Text under study:
◆ ◆ ◆ ◆ ◆

# Best bar tape?



## gogreen18 (Oct 26, 2009)

Which has been the lightest, most comfortable, most shock absorbing tape for you?


----------



## Guest (Jan 4, 2010)

Deda is pretty light and fairly comfortable but there are a slew of ones that are just as good IMO, its all a matter of what's cheapest, if you want more cushion either use gel pads or wrap them twice (cheaper).


----------



## Chef Tony (Mar 2, 2004)

I've never considered the weight of my bar tape; wheels yes, tape no. 

Fizik tape is very comfortable, lasted a long time, looks great. Cinelli/Forte is just OK; the edges don't lay flat. Specialized is very stretchy; with gel pads its really nice.


----------



## Mr. Versatile (Nov 24, 2005)

I like Deda & Fizik. IMO the Fizik is better. It as a suede like feel that's grippy even in the rain. Deda is nice, but short. You have to be careful wrapping or you'll run out of tape. Even so, you won't have an extra 3". It's good at shock absorbing, looks nice, but it's not nearly as grippy as the Fizik. Cinelli used to be good, but in the past few years it's IMO it's not nearly as good as it used to be.


----------



## rocco (Apr 30, 2005)

kytyree said:


> Deda is pretty light and fairly comfortable but there are a slew of ones that are just as good IMO, its all a matter of what's cheapest, if you want more cushion either use gel pads or wrap them twice (cheaper).



I used to double wrap with Deda tape but recently splurged on Fizik tape with the gel pads. I've been pleasantly surprised by the comfort, the looks and durability of it.


----------



## tdi-rick (Oct 2, 2007)

What about good ol (cheap) Bike Ribbon Cork Plus ?


----------



## TOflat (Oct 7, 2009)

I've got the fizik dual layer tape with the sticky padding on the drop. It's the only griptape I'll ever trust again.


----------



## SystemShock (Jun 14, 2008)

Mr. Versatile said:


> I like Deda & Fizik. IMO the Fizik is better. It as a suede like feel that's grippy even in the rain. Deda is nice, but short. You have to be careful wrapping or you'll run out of tape. Even so, you won't have an extra 3". It's good at shock absorbing, looks nice, but it's not nearly as grippy as the Fizik. Cinelli used to be good, but in the past few years it's IMO it's not nearly as good as it used to be.


Well said. Deda and Fizik seem to be tops in bar tape right now. 

And I don't know wtf happened to Cinelli. They used to be the best.
.


----------



## bdaghisallo1 (Sep 25, 2007)

◆ ◆ ◆ ◆ ◆

Records provided:
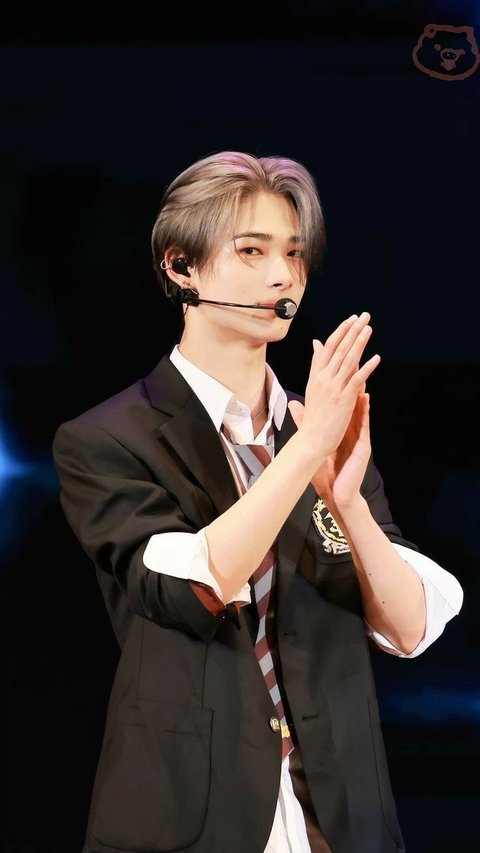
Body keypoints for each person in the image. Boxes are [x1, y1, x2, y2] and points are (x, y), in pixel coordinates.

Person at [52, 150, 463, 853]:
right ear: (181, 267)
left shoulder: (319, 426)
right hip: (188, 813)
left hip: (341, 817)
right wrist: (304, 453)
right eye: (252, 250)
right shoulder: (106, 438)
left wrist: (349, 503)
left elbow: (410, 628)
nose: (283, 276)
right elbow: (188, 586)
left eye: (294, 254)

◆ ◆ ◆ ◆ ◆

Assigned task: Carry on the forum thread about bar tape from the point where it stops.

Answer area:
After years of using Deda, Fizik, Cinelli and a lot of other stuff, I have recently found that I love Specialized Roubaix tape. It wraps fairly thick, is spongy and feels like tennis racket tape - the fuzzy kind, not the smooth leathery type.

I love it!


----------



## fazzman (Mar 12, 2008)

I like the Bontrager Grippy tape. Not to thick not to thin. I was able to remove it and reuse it when i replaced a brake cable. Other tape i have used would tear when i would go to remove it.


----------



## Guest (Jan 4, 2010)

rocco said:


> I used to double wrap with Deda tape but recently splurged on Fizik tape with the gel pads. I've been pleasantly surprised by the comfort, the looks and durability of it.



I like the Fizik gel pads and their tape is durable, I typically use Deda though mostly because its good enough, wraps easily and its cheap. It is a bit short especially compared to Fizik where I always have extra even on wide bars.


----------



## StillKeen (Oct 4, 2005)

I started with no name cork tape, then went to Cineli cork tape. A newer bike came with Bontrager cork tape. I prefer Cineli due to the history of it, but being objective they all felt/last/applied the same.

I just put Fizik tape on a bike, but pulled it off after 25 miles. Why? Compared to cork tape, the Fizik tape (without the gel pads/kit under it) is very hard and I found it very uncomfortable. I reinstalled a new roll of Fizik with the Fizik gel pads under it, and it's much much better.

What will I buy next time? For ease of installation I will be fitting cineli cork (white or black). I might consider another Fizik kit with the gels, but the Cineli is 1/3 the price.

From a green perspective, the cork tape is better for the environment? It's from trees and is compostable?


----------



## Marcos_E (Dec 16, 2007)

Specialized Bar Phat. Gives the bar a bit more girth, which is great for your handlnig and comfort. I intend to keep the pads on when I switch over to some profile design 2-tone bar tape.


----------



## mikeharper123 (Jan 14, 2009)

bdaghisallo1 said:


> After years of using Deda, Fizik, Cinelli and a lot of other stuff, I have recently found that I love Specialized Roubaix tape. It wraps fairly thick, is spongy and feels like tennis racket tape - the fuzzy kind, not the smooth leathery type.
> 
> I love it!


+1 couldnt agree more


----------



## PlatyPius (Feb 1, 2009)

Arundel. Lasts forever, too. I have some on a bike that's 3 years old.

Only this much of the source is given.